O interesse dos políticos, no tempo que lhes resta até o próximo pleito, dificilmente abrirá espaço para a adoção de soluções inteligentes e efetivas para esses problemas.   A reforma da previdência, em que pese a sua importância, não pode ser apreciada e debatida no Congresso antes que uma profunda auditoria – feita por empresa sem qualquer vínculo, contato, contrato ou comprometimento com os “sistemas” operantes no Brasil – apresente a versão única da realidade atual em face da legislação em vigor.

Somente após chegar-se a uma conclusão transparente – “coloração” rara em nossos dias – sobre a realidade das estruturas da previdência, suas receitas, despesas, vazamentos, improcedências, fraudes, maus usos e outras tantas possibilidades de desonestidade e má gestão, é que se poderá apreciar qualquer proposta de reforma que seja aceitável e inteligível para todos os seguimentos da sociedade.

Sem conhecer a realidade do mal, qualquer reforma na Previdência não passa de enganação e de paliativo para tirar o paciente do hospital apenas com a cara de saudável!
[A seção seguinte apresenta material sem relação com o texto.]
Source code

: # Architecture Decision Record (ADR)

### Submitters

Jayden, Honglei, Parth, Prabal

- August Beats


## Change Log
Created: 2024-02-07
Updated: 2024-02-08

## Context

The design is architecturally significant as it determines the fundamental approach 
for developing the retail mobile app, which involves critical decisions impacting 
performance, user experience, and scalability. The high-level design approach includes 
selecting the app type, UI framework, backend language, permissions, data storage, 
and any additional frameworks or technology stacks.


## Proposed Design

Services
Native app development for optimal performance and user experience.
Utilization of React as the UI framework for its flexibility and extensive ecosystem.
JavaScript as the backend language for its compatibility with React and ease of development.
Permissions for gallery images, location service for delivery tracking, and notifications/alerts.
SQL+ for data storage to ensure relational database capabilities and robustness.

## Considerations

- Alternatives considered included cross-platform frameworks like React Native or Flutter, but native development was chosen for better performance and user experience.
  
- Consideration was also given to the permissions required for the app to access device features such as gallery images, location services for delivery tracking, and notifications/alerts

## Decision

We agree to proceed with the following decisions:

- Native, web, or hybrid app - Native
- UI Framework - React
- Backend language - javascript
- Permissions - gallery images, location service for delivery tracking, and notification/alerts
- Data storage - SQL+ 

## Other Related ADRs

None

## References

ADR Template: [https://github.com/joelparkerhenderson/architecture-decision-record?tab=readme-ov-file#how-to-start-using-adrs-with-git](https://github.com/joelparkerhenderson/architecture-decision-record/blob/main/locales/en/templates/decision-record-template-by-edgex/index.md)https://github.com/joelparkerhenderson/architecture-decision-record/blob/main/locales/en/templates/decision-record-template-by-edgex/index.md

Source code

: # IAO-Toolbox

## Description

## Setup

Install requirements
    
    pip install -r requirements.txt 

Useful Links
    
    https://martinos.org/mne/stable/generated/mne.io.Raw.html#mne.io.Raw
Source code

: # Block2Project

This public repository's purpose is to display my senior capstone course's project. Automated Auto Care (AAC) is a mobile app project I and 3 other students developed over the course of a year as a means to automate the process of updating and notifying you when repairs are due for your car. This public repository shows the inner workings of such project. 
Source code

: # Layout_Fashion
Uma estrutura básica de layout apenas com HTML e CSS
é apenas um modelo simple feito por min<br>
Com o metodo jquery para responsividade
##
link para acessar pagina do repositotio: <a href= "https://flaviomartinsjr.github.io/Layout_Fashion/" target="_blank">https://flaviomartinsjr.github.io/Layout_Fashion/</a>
Um prato cheio para inflamados discursos dos embromadores e dos corruptos de sempre, os que fazem da demagogia a sua energia vital no concerto político brasileiro.

A voz do povo se faz ouvir por diversos meios e, por vezes, ela é ensurdecedora à sensibilidade e à inteligência que qualquer um, muito mais deveria ser à sensibilidade e à inteligência daqueles a quem é outorgada a missão de representa-la!

Portanto, por mais que sejam necessárias, as reformas são tarefas que, na realidade, só deverão ser abordadas com seriedade a partir de 2019, caso uma nova configuração política e governamental seja eleita sob a influência das desastrosas experiências vividas pelo Brasil à sombra da mentira, da ilusão e do paternalismo irresponsável.